Representative Autonomous Settings. We include a broad array of tasks that reflect the types of autonomous learning scenarios agents may encounter in the real world. This includes different problems in manipulation and locomotion, and tasks with multiple object interactions for which it would be challenging to instrument resets. We also ensure that both the continuing and deployment evaluation protocols of ARL are realistic representative evaluations.

Directed Exploration. In the autonomous setting, it may be necessary to practice a task multiple times from different initial states. This gives rise to the need for agents to learn rich reset behaviors. For example, in the instance of a robot learning to interact with multiple objects in a kitchen, the robot must learn to implicitly or explicitly compose different reset behaviors.


The Tabletop-Organization environment consists of a gripper agent, modeled as a pointmass, which can grasp objects that are close to it. The agent's goal is to bring a mug to four different locations designated by a goal coaster. The agent's reward function is a sparse indicator function when the mug is placed at the goal location.


The Sawyer-Door task, from the MetaWorld benchmark, consists of a Sawyer robot arm who's goal is to close the door whenever it is in an open position.
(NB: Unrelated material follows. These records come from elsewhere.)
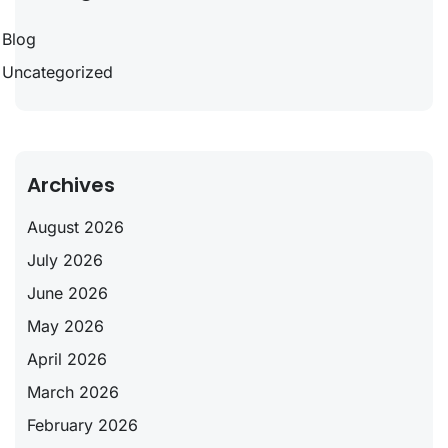
Blog
Uncategorized
Archives
August 2026
July 2026
June 2026
May 2026
April 2026
March 2026
February 2026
The task reward is a sparse indicator function based on the angle of the door. Repeatedly practicing this task implicitly requires the agent to learn to open the door.


The Sawyer-Peg task, also from MetaWorld, consists of a Sawyer robot tasked with inserting a peg into the designated goal location. The task reward is a sparse indicator function for when the peg is inserted into the goal location.


The Franka-Kitchen (Gupta et al., 2019) is a domain where a 9-DoF robot, situated in a kitchen environment, is required to solve tasks consisting of compound object interactions. The environment consists of a microwave, a hinged cabinet, a burner, and a slide cabinet. One example task is to open the microwave, door and burner.

This domain presents a number of distinct challenges for ARL. First, the compound nature of each task results in a challenging long horizon problem, which introduces exploration and credit assignment challenges. Second, while generalization is important in solving the environment, combining reset behaviors are equally important given the compositional nature of the task.


The DHand-Lightbulb environment (Gupta et al., 2021) consists of a 22-DoF 4 fingered hand, mounted on a 6 DoF Sawyer robot. The task in this domain is for the robot to pickup a lightbulb to a specific location. The high-dimensional action space makes the task extremely challenging.


The Minitaur-Pen task (Coumans and Bai, 2016) consists of an 8-DoF Minitaur robot confined to a pen environment. The goal of the agent is to navigate to a set of goal locations in the pen. The task is designed to mimic the setup of leaving a robot to learn to navigate within an enclosed setting in an autonomous fashion.